━━━━━ EXTRACTED DATA ━━━━━

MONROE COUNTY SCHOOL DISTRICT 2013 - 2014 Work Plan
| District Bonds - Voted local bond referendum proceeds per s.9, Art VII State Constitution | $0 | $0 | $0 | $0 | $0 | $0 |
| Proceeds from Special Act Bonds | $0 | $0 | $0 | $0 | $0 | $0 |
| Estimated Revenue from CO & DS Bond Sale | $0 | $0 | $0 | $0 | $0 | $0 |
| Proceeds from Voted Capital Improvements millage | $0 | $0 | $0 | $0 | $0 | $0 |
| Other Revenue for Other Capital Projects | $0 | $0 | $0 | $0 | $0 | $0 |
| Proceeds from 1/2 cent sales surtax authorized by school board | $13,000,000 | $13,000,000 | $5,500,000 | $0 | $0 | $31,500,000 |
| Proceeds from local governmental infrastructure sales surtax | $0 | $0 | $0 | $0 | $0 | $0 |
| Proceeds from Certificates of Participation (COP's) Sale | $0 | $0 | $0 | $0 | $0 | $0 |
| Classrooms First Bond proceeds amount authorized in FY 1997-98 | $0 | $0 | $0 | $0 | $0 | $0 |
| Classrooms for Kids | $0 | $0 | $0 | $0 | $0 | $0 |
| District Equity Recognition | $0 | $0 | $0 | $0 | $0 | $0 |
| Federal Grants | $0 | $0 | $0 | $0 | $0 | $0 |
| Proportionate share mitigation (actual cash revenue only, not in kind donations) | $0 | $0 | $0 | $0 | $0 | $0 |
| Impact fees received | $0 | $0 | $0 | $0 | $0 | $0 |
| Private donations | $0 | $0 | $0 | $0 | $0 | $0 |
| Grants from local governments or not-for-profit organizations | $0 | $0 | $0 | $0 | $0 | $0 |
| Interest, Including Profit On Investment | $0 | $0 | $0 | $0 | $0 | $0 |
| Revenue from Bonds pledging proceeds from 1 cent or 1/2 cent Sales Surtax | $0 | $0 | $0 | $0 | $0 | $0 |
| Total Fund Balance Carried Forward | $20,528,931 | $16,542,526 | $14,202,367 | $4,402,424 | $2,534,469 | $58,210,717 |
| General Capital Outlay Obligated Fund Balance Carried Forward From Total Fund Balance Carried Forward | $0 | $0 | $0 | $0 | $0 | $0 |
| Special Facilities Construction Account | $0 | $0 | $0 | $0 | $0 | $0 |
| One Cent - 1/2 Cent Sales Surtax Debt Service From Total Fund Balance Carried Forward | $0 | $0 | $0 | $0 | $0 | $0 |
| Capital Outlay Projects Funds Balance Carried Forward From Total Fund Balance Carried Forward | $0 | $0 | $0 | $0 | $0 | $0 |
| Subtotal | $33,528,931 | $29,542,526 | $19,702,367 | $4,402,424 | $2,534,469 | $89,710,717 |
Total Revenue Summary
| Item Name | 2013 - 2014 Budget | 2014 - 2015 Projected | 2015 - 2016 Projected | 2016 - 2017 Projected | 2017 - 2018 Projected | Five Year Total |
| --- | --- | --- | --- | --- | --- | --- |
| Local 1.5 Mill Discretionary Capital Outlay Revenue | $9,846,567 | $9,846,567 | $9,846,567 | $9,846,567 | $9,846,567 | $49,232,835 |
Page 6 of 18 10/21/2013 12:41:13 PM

━━━━━

* [TASK ITEM] Only the last part of the entries above is needed: please copy the line with "Forward | $20,528,931" and each line after it exactly.

* [SOLUTION]
| Total Fund Balance Carried Forward | $20,528,931 | $16,542,526 | $14,202,367 | $4,402,424 | $2,534,469 | $58,210,717 |
| General Capital Outlay Obligated Fund Balance Carried Forward From Total Fund Balance Carried Forward | $0 | $0 | $0 | $0 | $0 | $0 |
| Special Facilities Construction Account | $0 | $0 | $0 | $0 | $0 | $0 |
| One Cent - 1/2 Cent Sales Surtax Debt Service From Total Fund Balance Carried Forward | $0 | $0 | $0 | $0 | $0 | $0 |
| Capital Outlay Projects Funds Balance Carried Forward From Total Fund Balance Carried Forward | $0 | $0 | $0 | $0 | $0 | $0 |
| Subtotal | $33,528,931 | $29,542,526 | $19,702,367 | $4,402,424 | $2,534,469 | $89,710,717 |
Total Revenue Summary
| Item Name | 2013 - 2014 Budget | 2014 - 2015 Projected | 2015 - 2016 Projected | 2016 - 2017 Projected | 2017 - 2018 Projected | Five Year Total |
| --- | --- | --- | --- | --- | --- | --- |
| Local 1.5 Mill Discretionary Capital Outlay Revenue | $9,846,567 | $9,846,567 | $9,846,567 | $9,846,567 | $9,846,567 | $49,232,835 |
Page 6 of 18 10/21/2013 12:41:13 PM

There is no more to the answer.